== Data excerpts ==
%%

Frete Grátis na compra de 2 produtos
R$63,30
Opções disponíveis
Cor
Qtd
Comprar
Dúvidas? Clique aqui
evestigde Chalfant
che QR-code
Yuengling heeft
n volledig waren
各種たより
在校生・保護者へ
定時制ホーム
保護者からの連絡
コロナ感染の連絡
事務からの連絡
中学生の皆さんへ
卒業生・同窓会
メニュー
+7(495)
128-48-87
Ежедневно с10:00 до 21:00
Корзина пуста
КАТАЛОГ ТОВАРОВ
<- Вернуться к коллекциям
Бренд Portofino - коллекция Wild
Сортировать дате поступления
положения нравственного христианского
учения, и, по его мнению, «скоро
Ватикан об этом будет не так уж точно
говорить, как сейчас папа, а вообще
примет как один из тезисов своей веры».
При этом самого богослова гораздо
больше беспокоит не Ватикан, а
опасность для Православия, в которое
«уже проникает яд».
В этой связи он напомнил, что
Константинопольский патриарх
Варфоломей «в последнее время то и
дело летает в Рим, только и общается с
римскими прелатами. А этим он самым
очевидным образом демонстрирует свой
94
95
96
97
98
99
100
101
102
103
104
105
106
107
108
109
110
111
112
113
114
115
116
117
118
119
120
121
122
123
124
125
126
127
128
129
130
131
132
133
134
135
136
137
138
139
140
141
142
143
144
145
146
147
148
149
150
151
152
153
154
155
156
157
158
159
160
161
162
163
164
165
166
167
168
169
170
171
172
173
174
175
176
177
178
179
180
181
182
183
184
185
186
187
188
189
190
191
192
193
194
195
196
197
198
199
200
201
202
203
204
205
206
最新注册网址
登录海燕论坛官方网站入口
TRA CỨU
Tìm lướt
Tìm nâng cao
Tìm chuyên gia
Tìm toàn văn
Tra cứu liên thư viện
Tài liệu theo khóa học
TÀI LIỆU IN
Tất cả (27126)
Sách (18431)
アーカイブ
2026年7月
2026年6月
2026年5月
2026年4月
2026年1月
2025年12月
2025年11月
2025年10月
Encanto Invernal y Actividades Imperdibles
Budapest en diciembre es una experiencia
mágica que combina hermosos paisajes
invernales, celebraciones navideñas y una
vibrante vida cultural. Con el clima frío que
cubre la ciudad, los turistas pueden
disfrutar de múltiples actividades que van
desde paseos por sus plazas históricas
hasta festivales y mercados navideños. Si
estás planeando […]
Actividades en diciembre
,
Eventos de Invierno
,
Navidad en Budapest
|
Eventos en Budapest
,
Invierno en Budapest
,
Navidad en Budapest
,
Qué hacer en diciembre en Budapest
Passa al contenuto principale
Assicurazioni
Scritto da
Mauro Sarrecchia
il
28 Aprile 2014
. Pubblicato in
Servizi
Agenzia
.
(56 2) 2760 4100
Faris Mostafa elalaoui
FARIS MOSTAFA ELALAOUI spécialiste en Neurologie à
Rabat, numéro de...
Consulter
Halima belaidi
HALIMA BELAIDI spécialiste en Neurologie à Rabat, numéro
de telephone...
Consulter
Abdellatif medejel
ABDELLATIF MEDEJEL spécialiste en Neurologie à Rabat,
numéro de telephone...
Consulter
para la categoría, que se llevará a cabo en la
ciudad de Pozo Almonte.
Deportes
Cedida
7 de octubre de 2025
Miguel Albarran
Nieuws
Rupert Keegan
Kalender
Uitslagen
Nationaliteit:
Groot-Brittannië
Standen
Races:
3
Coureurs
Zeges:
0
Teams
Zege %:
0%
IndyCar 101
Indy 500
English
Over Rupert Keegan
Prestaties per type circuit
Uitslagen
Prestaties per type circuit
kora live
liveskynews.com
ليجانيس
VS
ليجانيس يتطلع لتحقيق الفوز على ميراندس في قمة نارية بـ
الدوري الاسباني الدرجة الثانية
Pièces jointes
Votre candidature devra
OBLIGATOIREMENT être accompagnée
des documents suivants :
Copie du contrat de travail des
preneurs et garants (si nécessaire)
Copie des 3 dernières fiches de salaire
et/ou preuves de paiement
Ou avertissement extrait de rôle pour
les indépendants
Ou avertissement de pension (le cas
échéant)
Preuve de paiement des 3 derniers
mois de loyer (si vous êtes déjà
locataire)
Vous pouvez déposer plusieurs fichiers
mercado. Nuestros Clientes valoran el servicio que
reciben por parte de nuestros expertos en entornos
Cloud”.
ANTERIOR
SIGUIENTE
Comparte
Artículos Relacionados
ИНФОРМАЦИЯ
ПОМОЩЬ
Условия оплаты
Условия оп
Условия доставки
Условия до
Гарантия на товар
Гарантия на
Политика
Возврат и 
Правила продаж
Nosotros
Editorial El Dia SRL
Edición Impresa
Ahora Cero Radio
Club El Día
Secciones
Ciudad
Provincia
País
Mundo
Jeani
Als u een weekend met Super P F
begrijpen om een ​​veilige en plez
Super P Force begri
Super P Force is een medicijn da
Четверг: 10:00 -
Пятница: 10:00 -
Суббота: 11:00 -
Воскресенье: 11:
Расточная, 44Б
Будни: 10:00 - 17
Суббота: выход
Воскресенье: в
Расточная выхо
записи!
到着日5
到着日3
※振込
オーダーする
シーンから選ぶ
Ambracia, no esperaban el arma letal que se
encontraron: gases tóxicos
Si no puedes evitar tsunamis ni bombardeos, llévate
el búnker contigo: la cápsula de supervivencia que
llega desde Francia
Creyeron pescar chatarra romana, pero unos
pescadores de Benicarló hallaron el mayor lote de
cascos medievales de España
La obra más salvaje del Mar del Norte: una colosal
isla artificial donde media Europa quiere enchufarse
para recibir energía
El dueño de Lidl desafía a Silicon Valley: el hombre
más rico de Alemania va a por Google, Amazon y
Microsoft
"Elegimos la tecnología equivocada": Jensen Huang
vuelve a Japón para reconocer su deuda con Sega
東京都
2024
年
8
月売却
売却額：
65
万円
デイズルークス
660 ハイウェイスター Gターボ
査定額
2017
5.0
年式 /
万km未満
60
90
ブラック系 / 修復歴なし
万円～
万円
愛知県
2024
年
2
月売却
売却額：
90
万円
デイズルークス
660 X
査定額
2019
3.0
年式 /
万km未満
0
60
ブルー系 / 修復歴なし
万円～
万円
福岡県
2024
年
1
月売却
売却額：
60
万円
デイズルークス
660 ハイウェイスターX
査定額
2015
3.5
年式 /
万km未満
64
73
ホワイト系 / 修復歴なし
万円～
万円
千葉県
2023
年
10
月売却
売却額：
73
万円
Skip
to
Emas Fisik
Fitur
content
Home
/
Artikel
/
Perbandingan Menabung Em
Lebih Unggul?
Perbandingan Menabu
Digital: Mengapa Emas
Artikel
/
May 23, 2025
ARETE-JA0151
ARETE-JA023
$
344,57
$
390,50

%%

== TASK REQUIREMENTS ==
Copy out every line of the data in which the word "avertissement" is found.

== SOLVED EXERCISE ==
Ou avertissement extrait de rôle pour
Ou avertissement de pension (le cas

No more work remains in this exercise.